Les Casablancais s’ouvre sur une vue générale de Casablanca, la ville la plus moderne du Maroc, dominée par l’imposante (et toute récente) mosquée Hassan II. Le film se clôt sur la même image. Entre ces deux moments, l’emprise de la religion et du pouvoir royal, ainsi symbolisés, n’auront cessé d’imprégner chaque séquence.
Le deuxième long métrage réalisé par Abdelkader Lagtaa nous plonge au cœur de la métropole économique marocaine. Dans ses appartements, ses cages d’escaliers, ses ruelles, planent des regards épieurs et des oreilles curieuses. Tout le monde veut tout savoir sur tout et ceux qui auraient quelque chose à se reprocher (par exemple vendre ou acheter un livre sur le pouvoir monarchique au Maroc, allusion directe au fameux livre interdit Notre ami le roi de Gilles Perrault) s’imaginent, à la moindre alerte, croupissant dans une prison reculée.
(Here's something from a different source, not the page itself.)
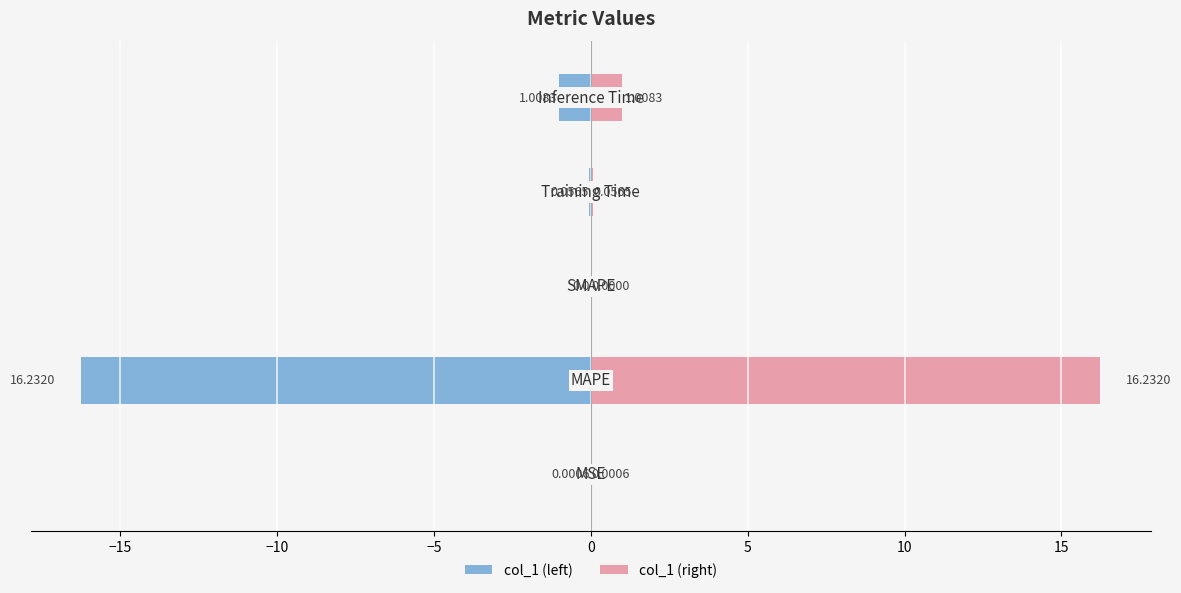

Which series has the largest total across all categories?

col_1 (right)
Autre axe exploité par Abdelkader Lagtaa, le pouvoir exercé par les extrémistes à l’école donne lieu à une deuxième intrigue. Un jeune garçon est persuadé que ses parents sont l’incarnation du diable et se met en tête de les tuer. Les personnages de chaque histoire se développent en parallèle et ne se croisent que deux fois, au début et à la fin du film.
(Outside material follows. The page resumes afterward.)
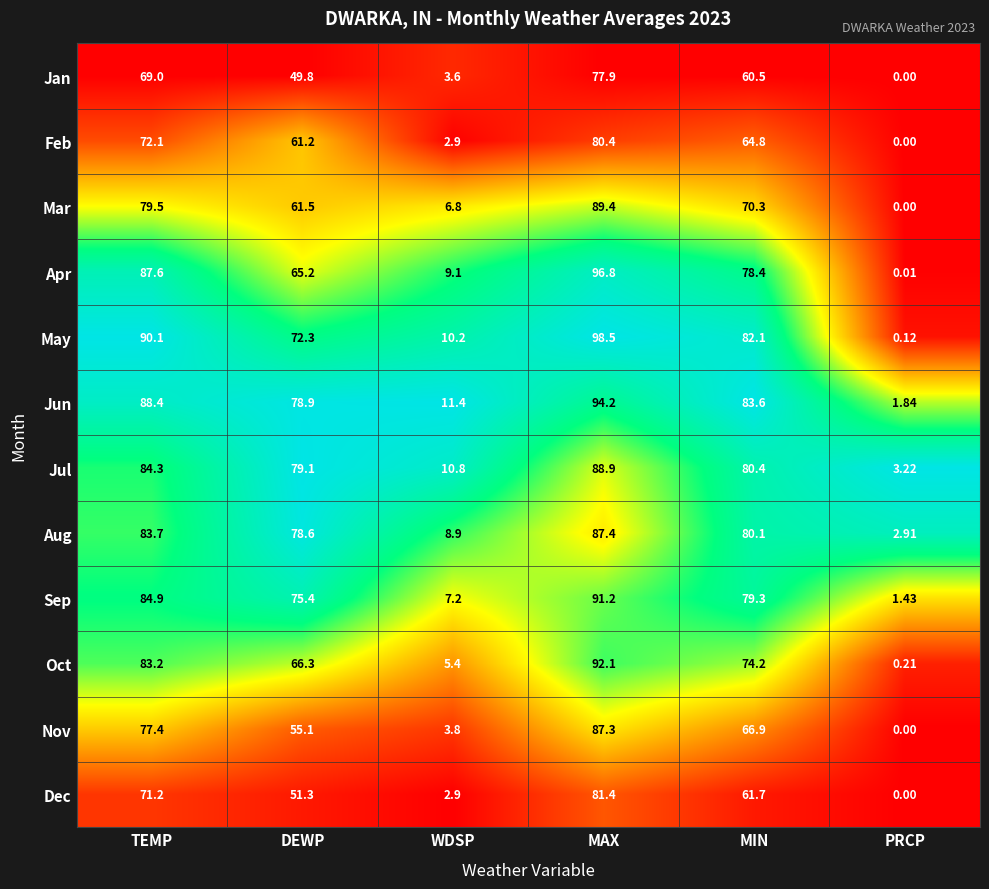

Which label corresponds to the smallest value in the chart?

PRCP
Si la volonté d’avoir une démarche critique par rapport à la situation actuelle du Maroc est louable, d’autant que la censure est encore très efficace dans ce pays (l’un des courts métrages d’Abdelkader Lagtaa a été interdit), cela ne suffit pas à faire un film. Comme dans Femmes… et femmes de Saâd Chraibi, c’est la mise en scène qui est loin d’être à la hauteur du sujet. Le scénario insiste lourdement sur les éléments que le spectateur ne peut plus ignorer. Les acteurs manquent trop souvent de naturel et leur jeu (excepté celui de l’actrice algérienne Karine Aktouf) se rapproche parfois même du mime. De plus, on n’échappe pas à la scène onirique empreinte de poésie de supermarché qui semble indispensable à tout auteur marocain. Bref, la légèreté n’est pas le fort de ce réalisateur et il est certain que le film ne serait jamais sorti en France sans la manifestation globale Le temps du Maroc, qui cherche à faire connaître une cinématographie mal connue… Souhaitons que Les Casablancais n’en soit pas représentatif.